Material for this exercise below:

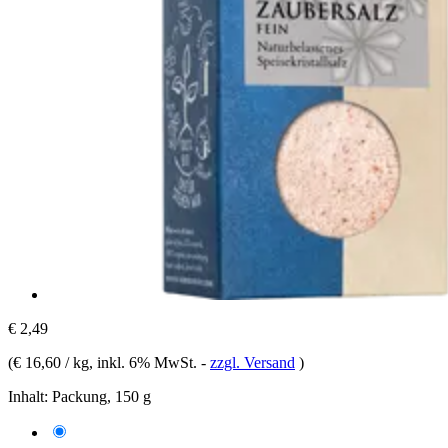
€ 2,49
(
€ 16,60 / kg
, inkl. 6% MwSt.
-
zzgl. Versand
)
Inhalt:
Packung, 150 g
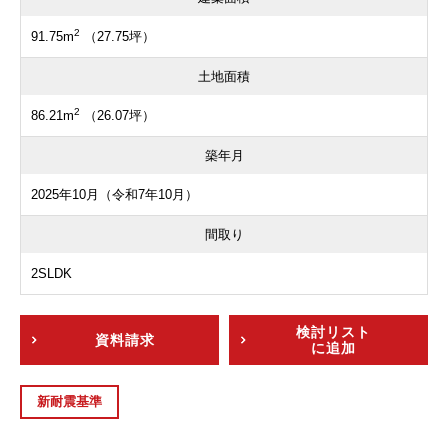
2
91.75m
（27.75坪）
土地面積
2
86.21m
（26.07坪）
築年月
2025年10月（令和7年10月）
間取り
2SLDK
検討リスト
資料請求
に追加
新耐震基準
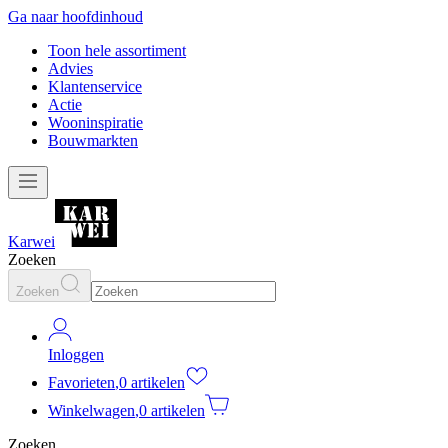
Ga naar hoofdinhoud
Toon hele assortiment
Advies
Klantenservice
Actie
Wooninspiratie
Bouwmarkten
Karwei
Zoeken
Zoeken
Inloggen
Favorieten
,
0 artikelen
Winkelwagen
,
0 artikelen
Zoeken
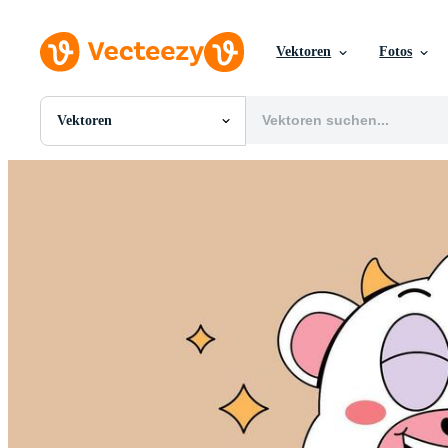
Vektoren
Fotos
Vektoren
Alle Bilder
Fotos
PNGs
PSDs
SVGs
Vorlagen
Vektoren
Videos
Motion Graphics
Redaktionelle Bilder
Redaktionelle Ereignisse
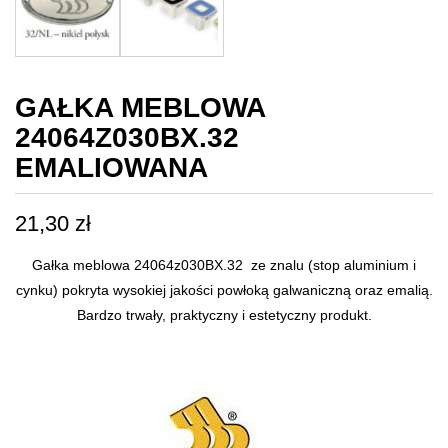
GAŁKA MEBLOWA
24064Z030BX.32
EMALIOWANA
21,30
zł
Gałka meblowa 24064z030BX.32 ze znalu (stop aluminium i
cynku) pokryta wysokiej jakości powłoką galwaniczną oraz emalią.
Bardzo trwały, praktyczny i estetyczny produkt.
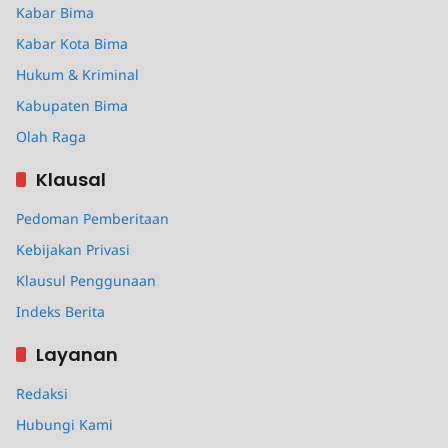
Kabar Bima
Kabar Kota Bima
Hukum & Kriminal
Kabupaten Bima
Olah Raga
Klausal
Pedoman Pemberitaan
Kebijakan Privasi
Klausul Penggunaan
Indeks Berita
Layanan
Redaksi
Hubungi Kami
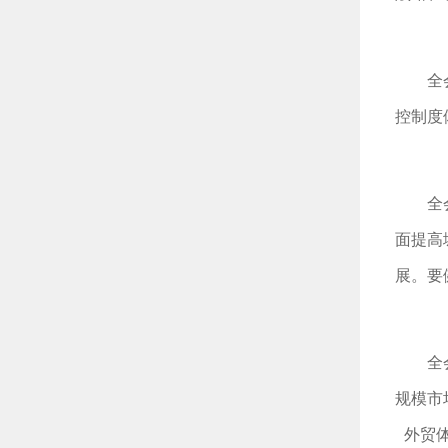
全
控制度
全
面提高
展。要
全
规模市
外贸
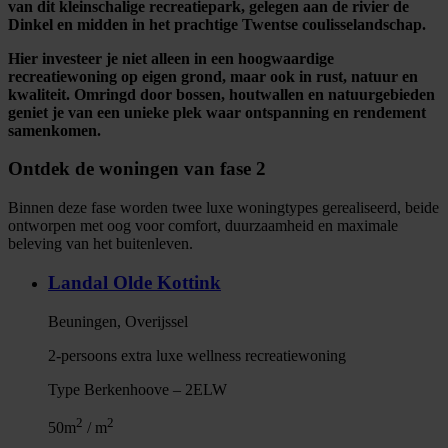
van dit kleinschalige recreatiepark, gelegen aan de rivier de
Dinkel en midden in het prachtige Twentse coulisselandschap.
Hier investeer je niet alleen in een hoogwaardige
recreatiewoning op eigen grond, maar ook in rust, natuur en
kwaliteit. Omringd door bossen, houtwallen en natuurgebieden
geniet je van een unieke plek waar ontspanning en rendement
samenkomen.
Ontdek de woningen van fase 2
Binnen deze fase worden twee luxe woningtypes gerealiseerd, beide
ontworpen met oog voor comfort, duurzaamheid en maximale
beleving van het buitenleven.
Landal Olde Kottink
Beuningen, Overijssel
2-persoons extra luxe wellness recreatiewoning
Type Berkenhoove – 2ELW
2
2
50m
/ m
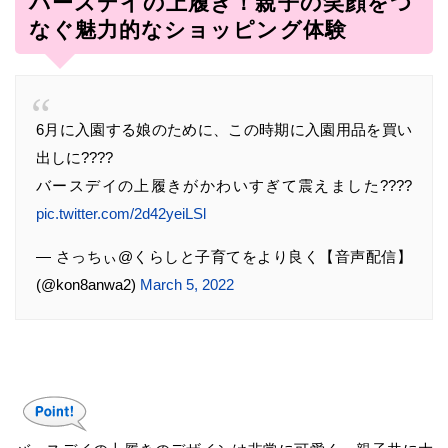
バースデイの上履き！親子の笑顔をつ
なぐ魅力的なショッピング体験
6月に入園する娘のために、この時期に入園用品を買い
出しに????
バースデイの上履きがかわいすぎて震えました????
pic.twitter.com/2d42yeiLSl
— さっちぃ@くらしと子育てをより良く【音声配信】
(@kon8anwa2)
March 5, 2022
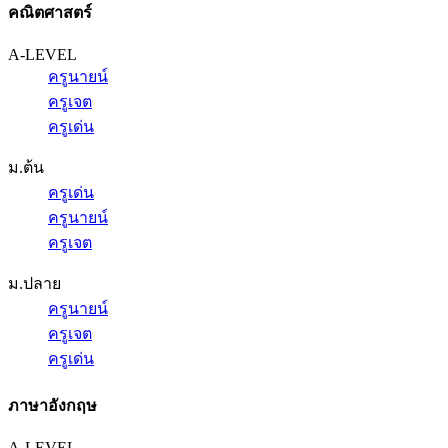
คณิตศาสตร์
A-LEVEL
ครูนายน์
ครูเจต
ครูเด่น
ม.ต้น
ครูเด่น
ครูนายน์
ครูเจต
ม.ปลาย
ครูนายน์
ครูเจต
ครูเด่น
ภาษาอังกฤษ
A-LEVEL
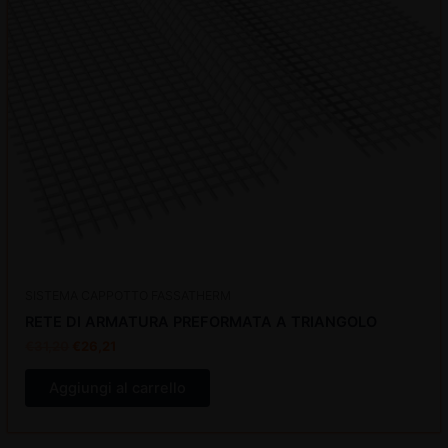
disattiva
disattiva
SISTEMA CAPPOTTO FASSATHERM
RETE DI ARMATURA PREFORMATA A TRIANGOLO
€
31,20
€
26,21
Aggiungi al carrello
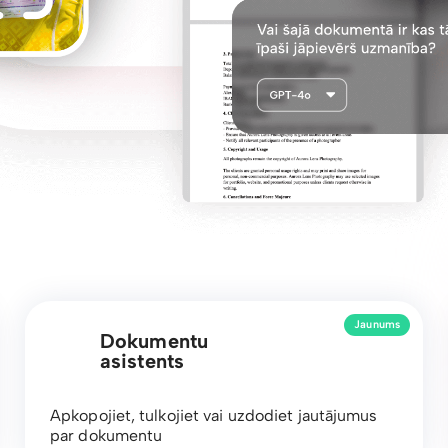
Jaunums
Dokumentu
asistents
Apkopojiet, tulkojiet vai uzdodiet jautājumus
par dokumentu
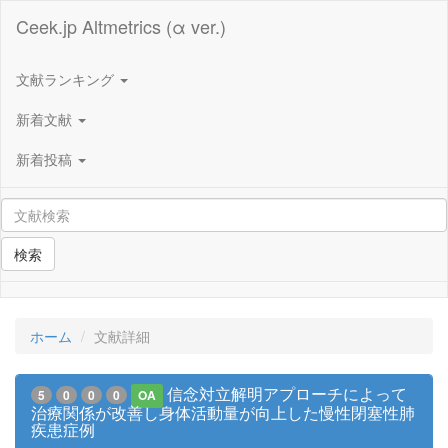
Ceek.jp Altmetrics (α ver.)
文献ランキング
新着文献
新着投稿
検索
ホーム
文献詳細
信念対立解明アプローチによって
5
0
0
0
OA
治療関係が改善し身体活動量が向上した慢性閉塞性肺
疾患症例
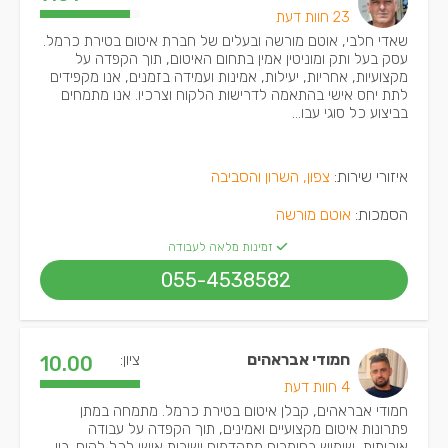
23 חוות דעת
שאדי חלבי, אוטם מורשה ובעלים של חברת איטום בטירת כרמל.
עסק בעל ותק ומוניטין אמין בתחום האיטום, תוך הקפדה על
מקצועיות, אחריות, יעילות, אמינות ועמידה בזמנים, אנו מקפידים
לתת יחס אישי בהתאמה לדרישות הלקוח וצרכיו. אנו מתמחים
בביצוע כל סוגי עבו...
איזורי שירות:
צפון, השרון והסביבה
הסמכות:
אוטם מורשה
זמינות מלאה לעבודה
055-4538582
חמודי אבראהים
ציון:
10.00
4 חוות דעת
חמודי אבראהים, קבלן איטום בטירת כרמל. מתמחה במתן
פתרונות איטום מקצועיים ואמינים, תוך הקפדה על עבודה
איכותית, שימוש בחומרים מתקדמים ושירות אישי לכל לקוח. בין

End of Material for this exercise.

Looking at the data above, say how many lines include the string "Redaktionelle" and add nothing.

2